Exercise
Give the total of lines holding the word "incluidas" in the records below, and nothing else.

Records for this exercise
++++++++

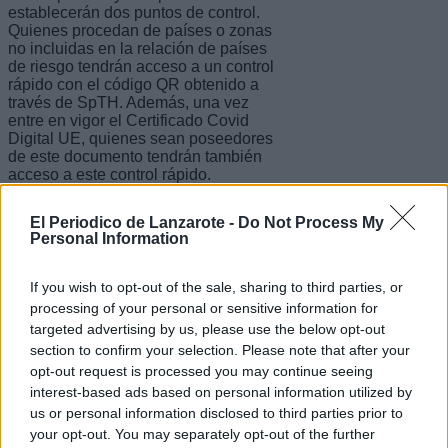
establecerán dos puntos de control.
Quienes procedan de países o zonas
no incluidas en la relación de países
de riesgo tendrán acceso a un control
rápido con el código QR obtenido a
través de SpTH. Además, una vez
entre en vigor el Certificado Covid
Digital UE, quienes sean poseedores
de este documento tendrán también
acceso a este control rápido.
Por otro lado, quienes procedan de
El Periodico de Lanzarote -
Do Not Process My
zonas que sí están incluidas en la
Personal Information
relación de países de riesgo tendrán
que someterse a un control documental
de manera aleatoria, que tendrá en
If you wish to opt-out of the sale, sharing to third parties, or
cuenta su lugar de procedencia y el
processing of your personal or sensitive information for
nivel de incidencia. En la validación
targeted advertising by us, please use the below opt-out
del certificado de vacunación, España
section to confirm your selection. Please note that after your
únicamente aceptará las vacunas
aprobadas por la EMA, así como las
opt-out request is processed you may continue seeing
reconocidas por la OMS.
interest-based ads based on personal information utilized by
us or personal information disclosed to third parties prior to
Estos trámites serán obligatorios para
your opt-out. You may separately opt-out of the further
toda persona cuyo destino final sea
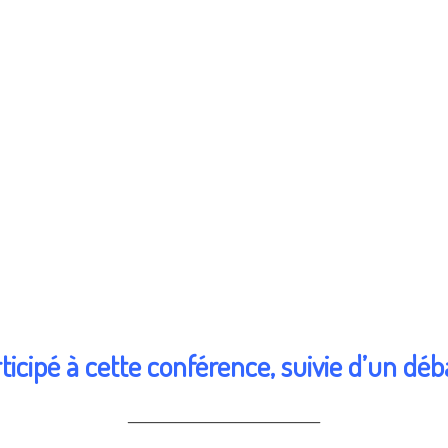
icipé à cette conférence, suivie d’un débat
________________________________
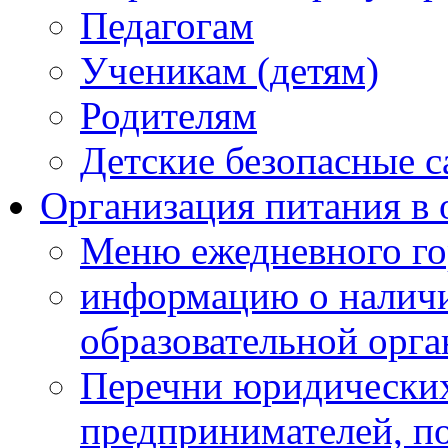
Педагогам
Ученикам (детям)
Родителям
Детские безопасные 
Организация питания в 
Меню ежедневного го
информацию о наличи
образовательной орг
Перечни юридических
предпринимателей, п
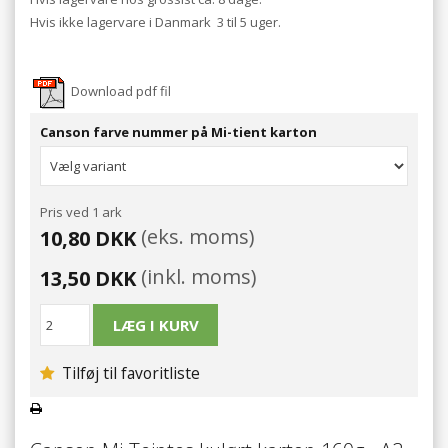
Hvis ikke lagervare i Danmark 3 til 5 uger.
Download pdf fil
Canson farve nummer på Mi-tient karton
Pris ved 1 ark
(eks. moms)
10,80 DKK
(inkl. moms)
13,50 DKK
Tilføj til favoritliste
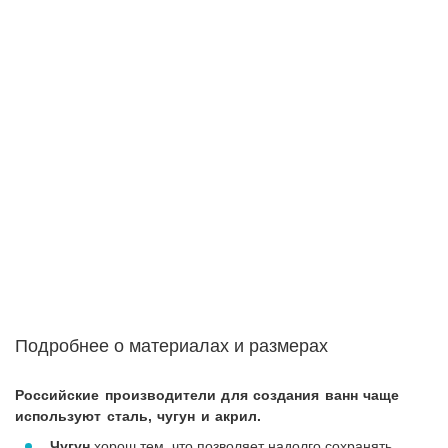
Подробнее о материалах и размерах
Российские производители для создания ванн чаще
используют сталь, чугун и акрил.
Чугун
хорош тем, что позволяет надолго сохранять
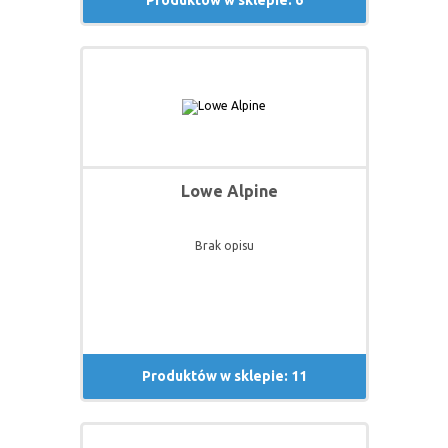
Produktów w sklepie: 6
Lowe Alpine
Brak opisu
Produktów w sklepie: 11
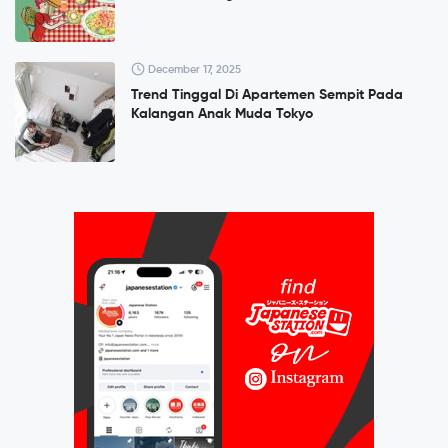
December 17, 2025
Trend Tinggal Di Apartemen Sempit Pada
Kalangan Anak Muda Tokyo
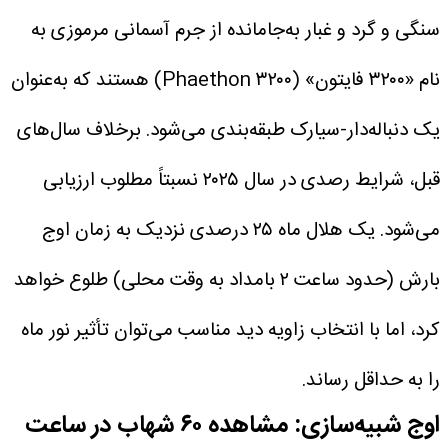
سنگی و گرد و غبار به‌جامانده از جرم آسمانی مرموزی به
نام «۳۲۰۰ فایتون» (۳۲۰۰ Phaethon) هستند که به‌عنوان
یک دنباله‌دار-سیارک طبقه‌بندی می‌شود.
برخلاف سال‌های
قبل، شرایط رصدی در سال ۲۰۲۵ نسبتاً مطلوب ارزیابی
می‌شود. یک هلال ماه ۲۵ درصدی نزدیک به زمان اوج
بارش (حدود ساعت ۲ بامداد به وقت محلی) طلوع خواهد
کرد، اما با انتخاب زاویه دید مناسب می‌توان تأثیر نور ماه
را به حداقل رساند.
اوج شبیه‌سازی: مشاهده ۶۰ شهاب در ساعت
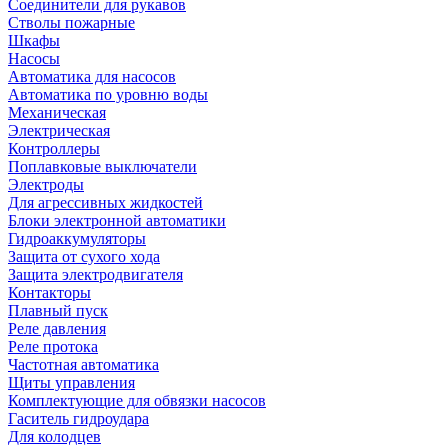
Соединители для рукавов
Стволы пожарные
Шкафы
Насосы
Автоматика для насосов
Автоматика по уровню воды
Механическая
Электрическая
Контроллеры
Поплавковые выключатели
Электроды
Для агрессивных жидкостей
Блоки электронной автоматики
Гидроаккумуляторы
Защита от сухого хода
Защита электродвигателя
Контакторы
Плавный пуск
Реле давления
Реле протока
Частотная автоматика
Щиты управления
Комплектующие для обвязки насосов
Гаситель гидроудара
Для колодцев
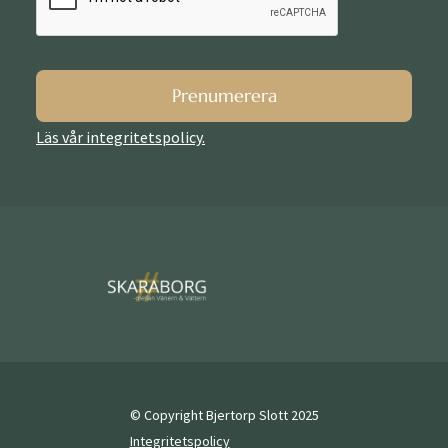
Prenumerera
Läs vår integritetspolicy.
© Copyright Bjertorp Slott 2025
Integritetspolicy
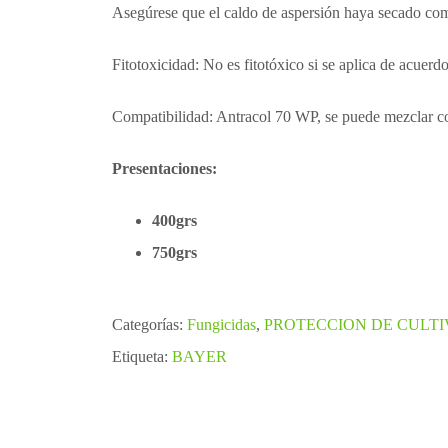
Asegúrese que el caldo de aspersión haya secado co
Fitotoxicidad: No es fitotóxico si se aplica de acuer
Compatibilidad: Antracol 70 WP, se puede mezclar c
Presentaciones:
400grs
750grs
Categorías:
Fungicidas
,
PROTECCION DE CULTI
Etiqueta:
BAYER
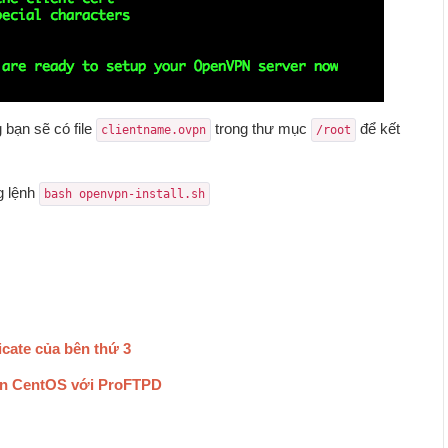
 bạn sẽ có file
trong thư mục
để kết
clientname.ovpn
/root
g lệnh
bash openvpn-install.sh
cate của bên thứ 3
rên CentOS với ProFTPD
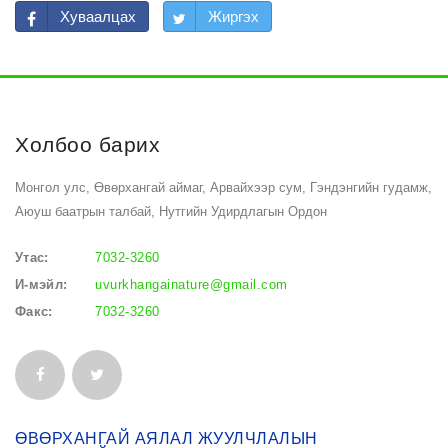
Хуваалцах
Жиргэх
Холбоо барих
Монгол улс, Өвөрхангай аймаг, Арвайхээр сум, Гэндэнгийн гудамж,
Аюуш баатрын талбай, Нутгийн Удирдлагын Ордон
Утас:
7032-3260
И-мэйл:
uvurkhangainature@gmail.com
Факс:
7032-3260
ӨВӨРХАНГАЙ АЯЛАЛ ЖУУЛЧЛАЛЫН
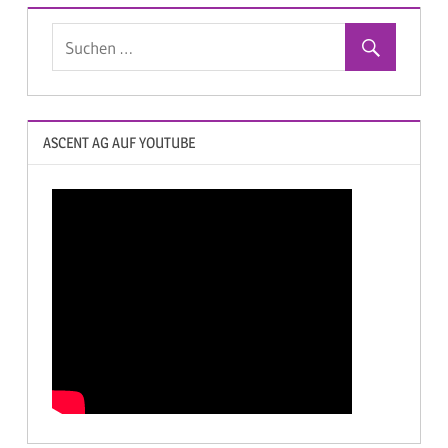
ASCENT AG AUF YOUTUBE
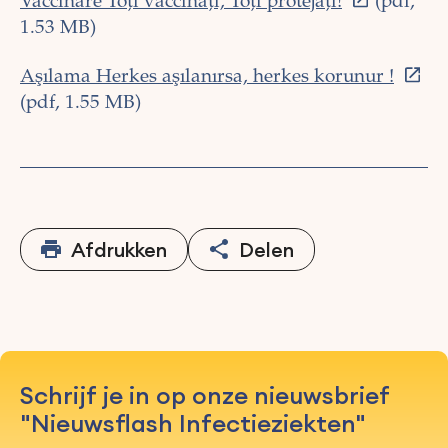
Vaccinare Toți vaccinați, Toți protejați!
(pdf,
1.53 MB)
Aşılama Herkes aşılanırsa, herkes korunur !
(pdf, 1.55 MB)
Afdrukken
Delen
Schrijf je in op onze nieuwsbrief
"Nieuwsflash Infectieziekten"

++++++++

Task answer
2